I am inspired to write this piece, by a friend of mine who recently announced on Facebook to all his friends, that the cancer had returned.  He said that “…it has spread radically over the past few weeks and it appears I have no hope of recovery from this relapse and little time left with you”.

This weekend I had the opportunity to meet up with him and a few of his friends.

It turned out to be one of loveliest yet most profound of occasions.  We all go to occasions where we know the reason for being there, christening, weddings, funerals, etc., but to be at one where the reason was to meet a friend who knows he is close to dying, was very different.

I learned a lot from the whole experience, and in doing so also left me with many questions….

On my way there, I paused to reflect.  Each and everyone one of us is actually in the same position as my friend, something which Pink Floyd captures so well, “one day closer to death”.  The only difference is that we have no idea when ours will be.  So instead of embracing each day as my friend is doing, we push it away, not talk about it, and allow our lives to be filled with ‘stuff’ that at the end of the day does not really matter.  We live our lives as though we have all the time in the world, yet sadly we do not.

As he said, it was only when he walked through the door of the pub did he realise, and appreciate, that he had actually got there (the previous weekend’s gathering had to be cancelled as he had been rushed into Hospital, and at that time he had no idea if he would be able to get down again).  How much of our life do we take for granted?

My friend shared that he has experienced more joy and more calmness in the last two years since he was first diagnosed with cancer, then he had done in the whole of his life.  He now feels so grateful each day for his life but in particular four things, which unsurprisingly, turn out not to be things or possessions, after all, i.e. family, friends, meaning (as in what you love or can get engrossed in for hours) and legacy.

He shared that when he first told people that he had cancer it made a noticeable difference to the way people reacted and talked to him, or rather found it difficult to talk to him.  Some changed because they felt they did not know what to say, some found it easier for them to keep away.  My friend’s reaction to it was so simple, why not just ask me.  If I had broken my leg and I was in plaster or I had been off work with the flu, you would ask me about it, how was I doing, was it painful, yet because it was cancer, we find it awkward.  Why is that?  What is it like to be the person with cancer when their friends stay away?  How might that feel?

In those situations, just listening to what is present for them is often all that is needed.  Compassionate, empathic, deep, attentive listening, for them, will be more comforting than any amount of questions.  Likewise sitting with them in the silence, however awkward we may feel, is for them nourishing beyond words.  Whilst we may not want to hear about their pending death, they may want to, maybe really want to, talk about it.
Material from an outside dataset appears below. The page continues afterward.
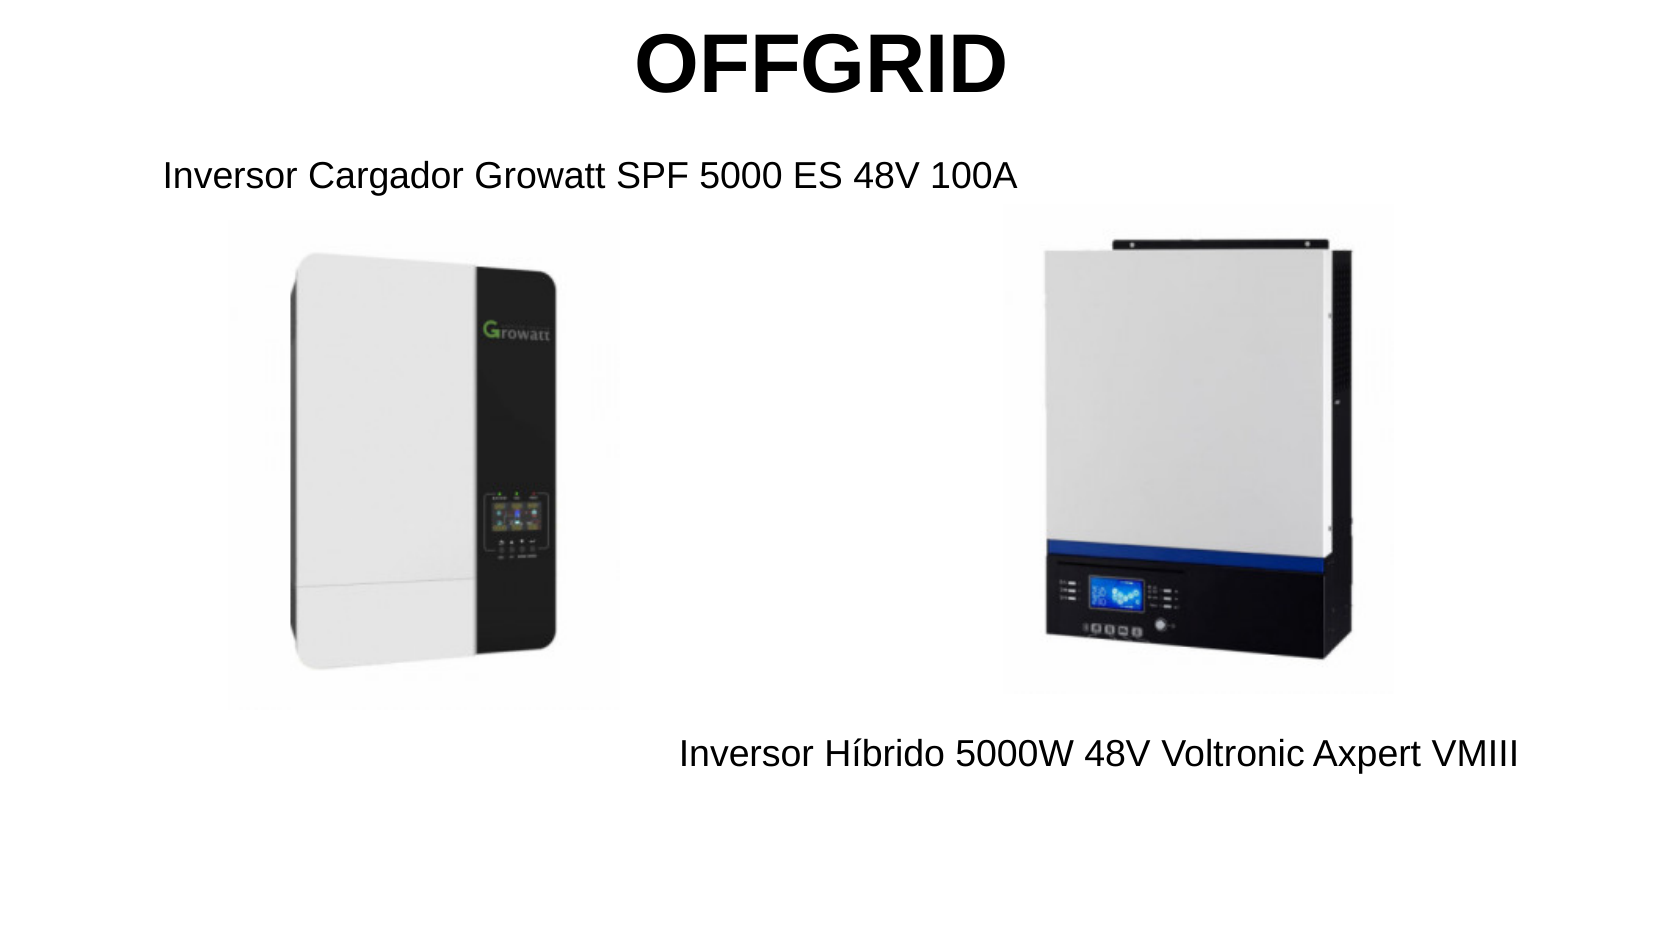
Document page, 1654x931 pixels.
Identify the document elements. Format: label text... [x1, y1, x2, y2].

He also shared something very beautiful and moving.  He said that he had asked all his questions, spoken to all of the people he needed to, and in doing so felt at peace, nothing more needs to be said.  How many of us have unresolved relationships, questions that need asking, words that need saying?  Could we make that re-connection today?

I admire and acknowledge my friend’s courage and authenticity to be the man that he is truly.